▸ **SOURCE EXTRACT**:
((

Like the One-Sided Selection method, the Neighborhood Cleaning Rule method incorporates a data-cleaning part in the calculation process for sample balancing, which is helpful for improving data quality. Its weakness is that the setting of the intermediate process makes it impossible for the user to specify the balancing ratio of the final data set.

### 2.6 RandomOverSampler

This method is as simple as repeatedly randomly picking samples of the minority class until the number of minority class samples picked is close to that of the majority samples.

RandomOverSampler is widely used in practice, but the randomness of its sampling also makes the information value of the balanced data set fluctuate randomly.

### 2.7 SMOTE

SMOTE is an innovative method that aims to generate new minority samples to solve the sample imbalance problem. For each minority sample ${x}_{i}$ in the subset of all the current minority samples, a $k$-NN algorithm is used to find the $k$ most similar samples of the same class and randomly select one of the $k$ most similar samples, labeled ${x}_{j}$. A new minority sample ${x}_{\mathrm{new}}$ will then be generated as

${x}_{\mathrm{new}}={x}_{i}+\mathrm{gap}({x}_{j}-{x}_{i}),$ | (2.7) |

where $\mathrm{gap}$ is a random number in $[0,1]$.

After repeating the above generating process, the new minority samples generated will finally meet the preset balancing ratio requirements.

The advantage of SMOTE is that it is easy to implement, completely retains the majority class samples and makes the sample space more complete for classification by generating minority class samples. However, since it treats all minority samples equally and does not consider the class information of adjacent samples, different class samples in the same location of the sample space as sample aliasing commonly overlap, and the randomness in the generation process may generate some samples that cannot provide useful information, leading to the overfitting of credit-scoring models.

### 2.8 Variants of SMOTE

Variants of the SMOTE method have been designed to improve performance. Borderline-SMOTE is a representative variant method. It first uses the $k$-NN method to detect borderline minority samples (which are minority samples close to majority samples), and then it generates new minority samples according to

${x}_{\mathrm{new}}={x}_{i}^{\prime}+\mathrm{gap}({x}_{j}^{\prime}-{x}_{i}^{\prime}),$ | (2.8) |

where $\mathrm{gap}$ is a random number in $[0,1]$, and ${x}_{i}^{\prime}$ and ${x}_{j}^{\prime}$ are borderline minority samples instead of whole minority samples.

))

▸ **RECORDED DATA**:
((

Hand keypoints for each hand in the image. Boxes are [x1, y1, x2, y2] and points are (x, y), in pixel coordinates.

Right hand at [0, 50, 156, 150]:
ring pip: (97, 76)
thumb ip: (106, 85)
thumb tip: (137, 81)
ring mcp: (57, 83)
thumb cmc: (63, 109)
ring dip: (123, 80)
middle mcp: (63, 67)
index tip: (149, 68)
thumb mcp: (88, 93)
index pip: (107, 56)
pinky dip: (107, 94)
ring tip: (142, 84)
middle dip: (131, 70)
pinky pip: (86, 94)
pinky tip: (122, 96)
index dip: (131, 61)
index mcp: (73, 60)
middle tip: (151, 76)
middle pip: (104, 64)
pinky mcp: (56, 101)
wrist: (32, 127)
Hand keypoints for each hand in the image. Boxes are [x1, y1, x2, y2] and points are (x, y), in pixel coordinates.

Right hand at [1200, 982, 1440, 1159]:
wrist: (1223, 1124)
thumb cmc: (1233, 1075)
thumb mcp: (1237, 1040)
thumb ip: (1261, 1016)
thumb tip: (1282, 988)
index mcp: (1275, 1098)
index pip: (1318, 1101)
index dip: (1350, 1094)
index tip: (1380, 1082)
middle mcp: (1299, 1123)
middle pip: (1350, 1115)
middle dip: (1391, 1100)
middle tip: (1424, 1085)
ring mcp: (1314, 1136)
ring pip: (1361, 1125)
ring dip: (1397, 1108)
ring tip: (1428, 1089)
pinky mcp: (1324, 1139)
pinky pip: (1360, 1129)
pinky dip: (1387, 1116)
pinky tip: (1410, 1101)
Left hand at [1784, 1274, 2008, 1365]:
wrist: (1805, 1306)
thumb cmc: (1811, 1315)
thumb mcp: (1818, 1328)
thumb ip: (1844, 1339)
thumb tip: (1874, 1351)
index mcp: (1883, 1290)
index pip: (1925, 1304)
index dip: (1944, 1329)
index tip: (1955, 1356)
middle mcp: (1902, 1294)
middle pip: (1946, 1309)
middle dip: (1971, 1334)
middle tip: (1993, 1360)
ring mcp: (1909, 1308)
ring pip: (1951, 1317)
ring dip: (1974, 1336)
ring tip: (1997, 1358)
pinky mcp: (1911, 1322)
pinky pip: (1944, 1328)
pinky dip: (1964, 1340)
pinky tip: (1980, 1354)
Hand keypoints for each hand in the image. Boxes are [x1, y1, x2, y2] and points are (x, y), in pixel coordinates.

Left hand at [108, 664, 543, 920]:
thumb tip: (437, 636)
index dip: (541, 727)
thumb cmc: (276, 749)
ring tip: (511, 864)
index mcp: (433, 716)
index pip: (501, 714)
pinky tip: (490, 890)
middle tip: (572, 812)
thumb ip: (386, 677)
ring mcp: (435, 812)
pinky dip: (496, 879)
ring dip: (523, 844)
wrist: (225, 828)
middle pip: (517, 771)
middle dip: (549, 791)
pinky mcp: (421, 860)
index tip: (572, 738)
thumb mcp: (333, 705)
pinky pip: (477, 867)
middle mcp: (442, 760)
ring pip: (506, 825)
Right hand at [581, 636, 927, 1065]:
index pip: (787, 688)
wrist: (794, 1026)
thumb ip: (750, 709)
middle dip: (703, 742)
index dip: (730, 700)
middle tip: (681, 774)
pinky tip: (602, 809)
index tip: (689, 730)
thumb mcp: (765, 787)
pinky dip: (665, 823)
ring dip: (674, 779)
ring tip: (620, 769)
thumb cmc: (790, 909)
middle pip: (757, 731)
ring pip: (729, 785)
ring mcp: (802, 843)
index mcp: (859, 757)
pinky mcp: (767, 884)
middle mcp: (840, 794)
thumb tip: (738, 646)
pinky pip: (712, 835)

))

▸ **WORK TASK A**:
Quote the resampling passage word for word, starting at "### 2.8 Variants" and ending at "whole minority samples.".
▸ **WORK TASK B**:
In the resampling passage, what does Borderline-SMOTE first use to detect borderline minority samples?
The listing has no connection to the resampling passage.

▸ **SOLUTION A**:
### 2.8 Variants of SMOTE

Variants of the SMOTE method have been designed to improve performance. Borderline-SMOTE is a representative variant method. It first uses the $k$-NN method to detect borderline minority samples (which are minority samples close to majority samples), and then it generates new minority samples according to

${x}_{\mathrm{new}}={x}_{i}^{\prime}+\mathrm{gap}({x}_{j}^{\prime}-{x}_{i}^{\prime}),$ | (2.8) |

where $\mathrm{gap}$ is a random number in $[0,1]$, and ${x}_{i}^{\prime}$ and ${x}_{j}^{\prime}$ are borderline minority samples instead of whole minority samples.

▸ **SOLUTION B**:
The k-NN method.